Archive for the 'Broken' Category

Amazon botches unicode gift note

Friday, December 30th, 2005

While ordering a gift for my girlfriend through Amazon, I included a music symbol () and a heart symbol () in the gift note. The printed gift note that Amazon shipped with the gift showed "♫" and "♥" where the symbols were supposed to be. Amazon's confirmation page had showed the symbols correctly.

Letter from my landlord

Sunday, September 11th, 2005

This letter was rubber-banded to my doorknob:

Dear Residents:

Thank you for your payment. We realize sometimes things can be over looked, however our records indicate that you have underpaid your account by $0.01. Please remit the amount due within 3 days in form of personal check(s) or money order(s).

[...]

Please feel free to contact me at  with any questions regarding your balance.
Your immediate attention to this matter is greatly appreciated.

Thank you for your time.

Sincerely,
[...]
Accounts Administrator

I went to the rental office, found the accounts administrator, and said "Apparently I owe you one cent. I don't know why, but here's a penny". He wouldn't take my penny; the payment had to be in the form of a check or money order. He looked at my account record and determined that I owned them a cent because when I first moved in, they made a rounding error and asked me for the wrong amount for my first (pro-rated) month's rent. He said they had to ask me to pay the cent I owed because of fair housing laws -- if they didn't ask me to pay the cent I owed, they couldn't ask other residents to pay money they owed.

I added a cent to my next month's rent check.

Are you Sure?

Sunday, July 25th, 2004

To allow for proper operation of the 'Uninstall YAMAHA SoftSynthesizer' you should restart your system at this time. Are you Sure? Yes/No.

No prices on SBC.com

Sunday, July 25th, 2004

Jakob Nielsen, Top Ten Web-Design Mistakes of 2002:

1. No prices. No B2C ecommerce site would make this mistake, but it's rife in B2B, where most "enterprise solutions" are presented so that you can't tell whether they are suited for 100 people or 100,000 people.

I also thought no B2C site would make that mistake, until I tried to purchase an SBC phone line for my apartment. After I clicked "Residential customers", clicked "Local > New Phone Service", and entered my address, the site asked me for billing and credit information. At no time did I see a price or even a link labelled "prices".
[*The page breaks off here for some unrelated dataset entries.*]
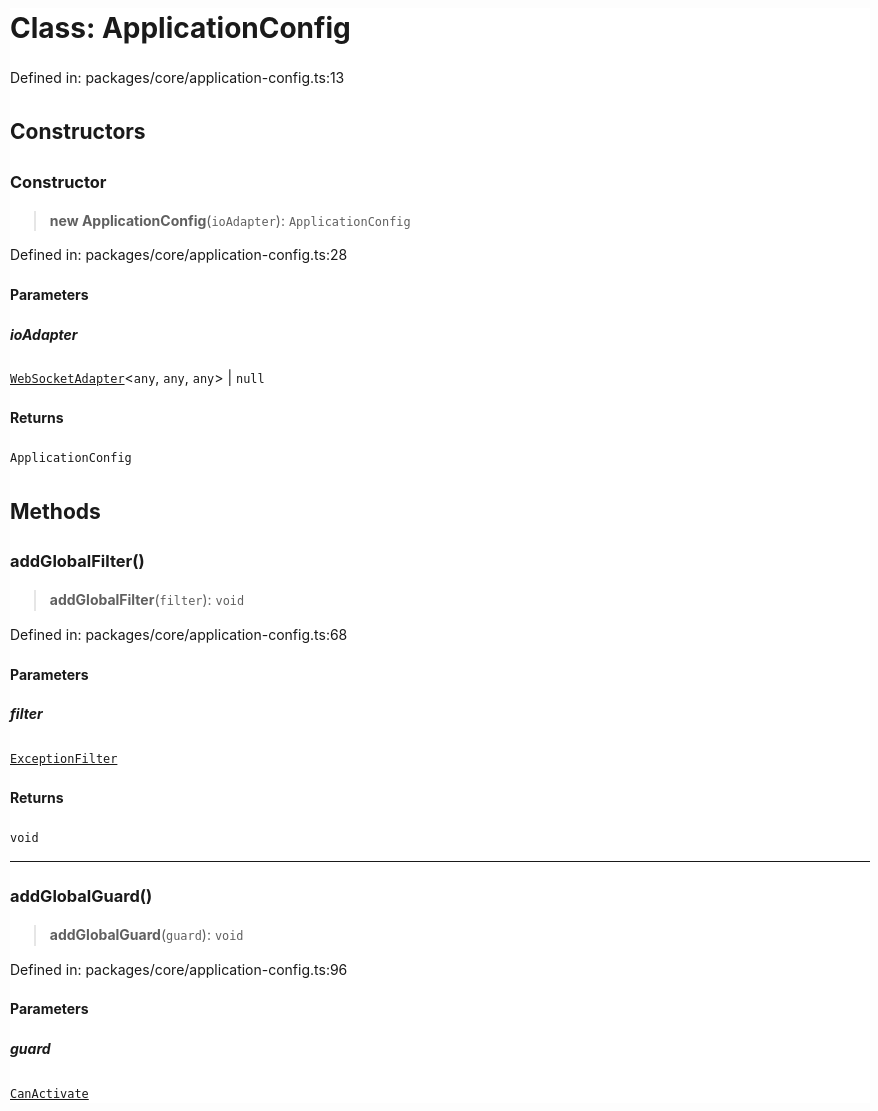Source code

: # Class: ApplicationConfig

Defined in: packages/core/application-config.ts:13

## Constructors

### Constructor

> **new ApplicationConfig**(`ioAdapter`): `ApplicationConfig`

Defined in: packages/core/application-config.ts:28

#### Parameters

##### ioAdapter

[`WebSocketAdapter`](../../common/interfaces/WebSocketAdapter.md)\<`any`, `any`, `any`\> | `null`

#### Returns

`ApplicationConfig`

## Methods

### addGlobalFilter()

> **addGlobalFilter**(`filter`): `void`

Defined in: packages/core/application-config.ts:68

#### Parameters

##### filter

[`ExceptionFilter`](../../common/interfaces/ExceptionFilter.md)

#### Returns

`void`

***

### addGlobalGuard()

> **addGlobalGuard**(`guard`): `void`

Defined in: packages/core/application-config.ts:96

#### Parameters

##### guard

[`CanActivate`](../../common/interfaces/CanActivate.md)
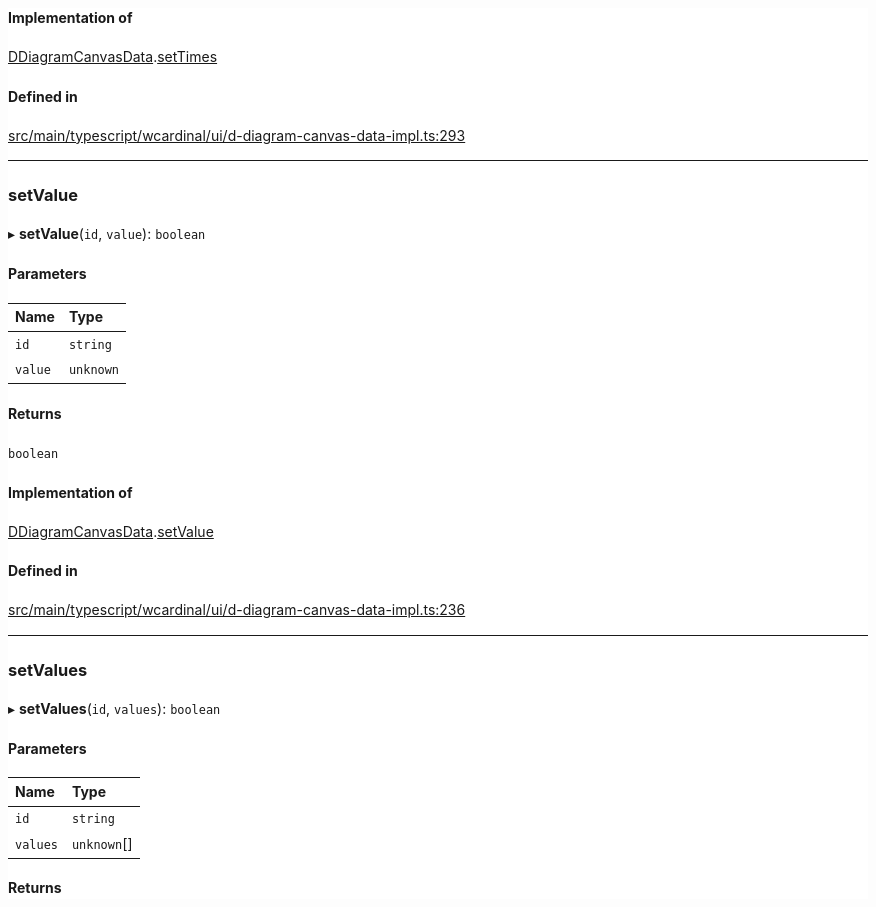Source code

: #### Implementation of

[DDiagramCanvasData](../interfaces/DDiagramCanvasData.md).[setTimes](../interfaces/DDiagramCanvasData.md#settimes)

#### Defined in

[src/main/typescript/wcardinal/ui/d-diagram-canvas-data-impl.ts:293](https://github.com/winter-cardinal/winter-cardinal-ui/blob/v0.414.0/src/main/typescript/wcardinal/ui/d-diagram-canvas-data-impl.ts#L293)

___

### setValue

▸ **setValue**(`id`, `value`): `boolean`

#### Parameters

| Name | Type |
| :------ | :------ |
| `id` | `string` |
| `value` | `unknown` |

#### Returns

`boolean`

#### Implementation of

[DDiagramCanvasData](../interfaces/DDiagramCanvasData.md).[setValue](../interfaces/DDiagramCanvasData.md#setvalue)

#### Defined in

[src/main/typescript/wcardinal/ui/d-diagram-canvas-data-impl.ts:236](https://github.com/winter-cardinal/winter-cardinal-ui/blob/v0.414.0/src/main/typescript/wcardinal/ui/d-diagram-canvas-data-impl.ts#L236)

___

### setValues

▸ **setValues**(`id`, `values`): `boolean`

#### Parameters

| Name | Type |
| :------ | :------ |
| `id` | `string` |
| `values` | `unknown`[] |

#### Returns

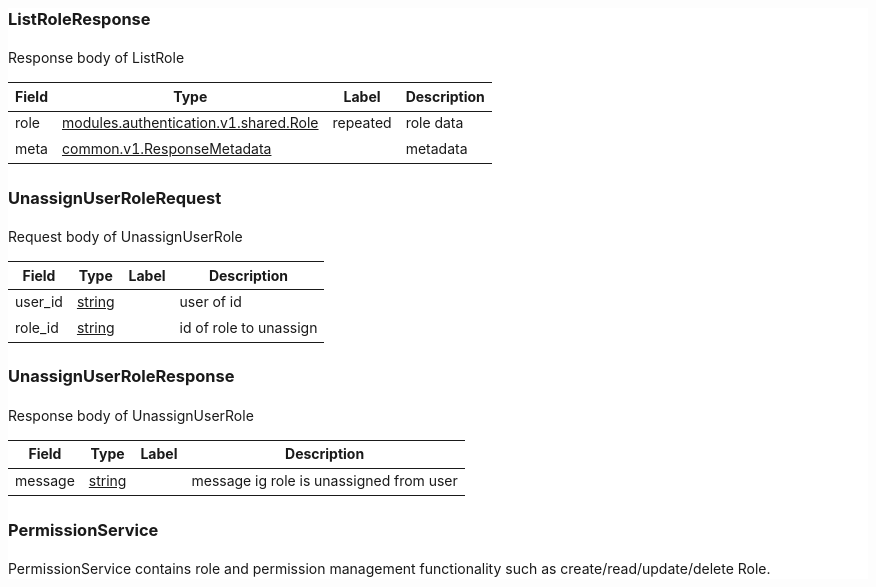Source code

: 




<a name="modules-authentication-v1-service-ListRoleResponse"></a>

### ListRoleResponse
Response body of ListRole


| Field | Type | Label | Description |
| ----- | ---- | ----- | ----------- |
| role | [modules.authentication.v1.shared.Role](#modules-authentication-v1-shared-Role) | repeated | role data |
| meta | [common.v1.ResponseMetadata](#common-v1-ResponseMetadata) |  | metadata |






<a name="modules-authentication-v1-service-UnassignUserRoleRequest"></a>

### UnassignUserRoleRequest
Request body of UnassignUserRole


| Field | Type | Label | Description |
| ----- | ---- | ----- | ----------- |
| user_id | [string](#string) |  | user of id |
| role_id | [string](#string) |  | id of role to unassign |






<a name="modules-authentication-v1-service-UnassignUserRoleResponse"></a>

### UnassignUserRoleResponse
Response body of UnassignUserRole


| Field | Type | Label | Description |
| ----- | ---- | ----- | ----------- |
| message | [string](#string) |  | message ig role is unassigned from user |





 

 

 


<a name="modules-authentication-v1-service-PermissionService"></a>

### PermissionService
PermissionService contains role and permission management functionality such as create/read/update/delete Role.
I decided not to purchase a phone line.

Blogs about bad design and bad software

Monday, March 22nd, 2004

This is Broken

We Hates Software (blog-like archive for a mailing list)

What month is “JN”?

Friday, January 9th, 2004

My Crest toothpaste tube says "LOT318412EXPJN05". Is JN January or June? (This guy has another Procter & Gamble product and wonders the same thing.)

Wrong date on midnight tickets

Monday, December 22nd, 2003

AMC printed the wrong date on Lord of the Rings tickets again:

12:01am Tue 12/16/03

Two years ago, my suitemate and a few of her friends drove to the theater on Monday night for Fellowship. As she left, she told me she had tickets to see the movie a day early. I believed her until I saw her at the theater on Tuesday night.

I'm not aware of any Mudders making the same mistake this year.

I wonder if printing the wrong date could be intentional. It's better if 10 people drive a day early than if 2 people drive a day late. Someone at the theater said the tickets are printed incorrectly because the AMC software only understands business days.

False fire alarm

Saturday, October 11th, 2003

South has about one false fire alarm a year, usually due to kitchen non-fires. When there was a fire alarm at 6:50am last Friday, many students stayed in their rooms the whole time. I do not think this is a coincidence.

I took time to get fully dressed, and even then I was one of the first students in the parking lot. Only a third of the students in the dorm came to the parking lot during the 10-minute alarm. Some students came out of their rooms briefly, saw Michaela waving her burnt toast around, and went back into their rooms. The rest either slept through the alarm (unlikely, given how loud it is) or decided to stay in bed.

In California, it is illegal to "impair the effective operation of a [fire-protection system], so as to threaten the safety of any occupant or user of the structure in the event of a fire". So it's clear that we can't reduce the sensitivity of alarms in the dorm just because we find false alarms annoying. But what if we think a reduction in the false alarm rate would make residents take fire alarms more seriously? Could we argue that making the detector near the kitchen less sensitive would make the alarm system "less impaired"?

Cornell University has taken steps to reduce false alarm rates in dorms. They were able to do so with the encouragement of the Ithaca Fire Department and presumably without breaking any New York laws. This is encouraging, even though I live in California.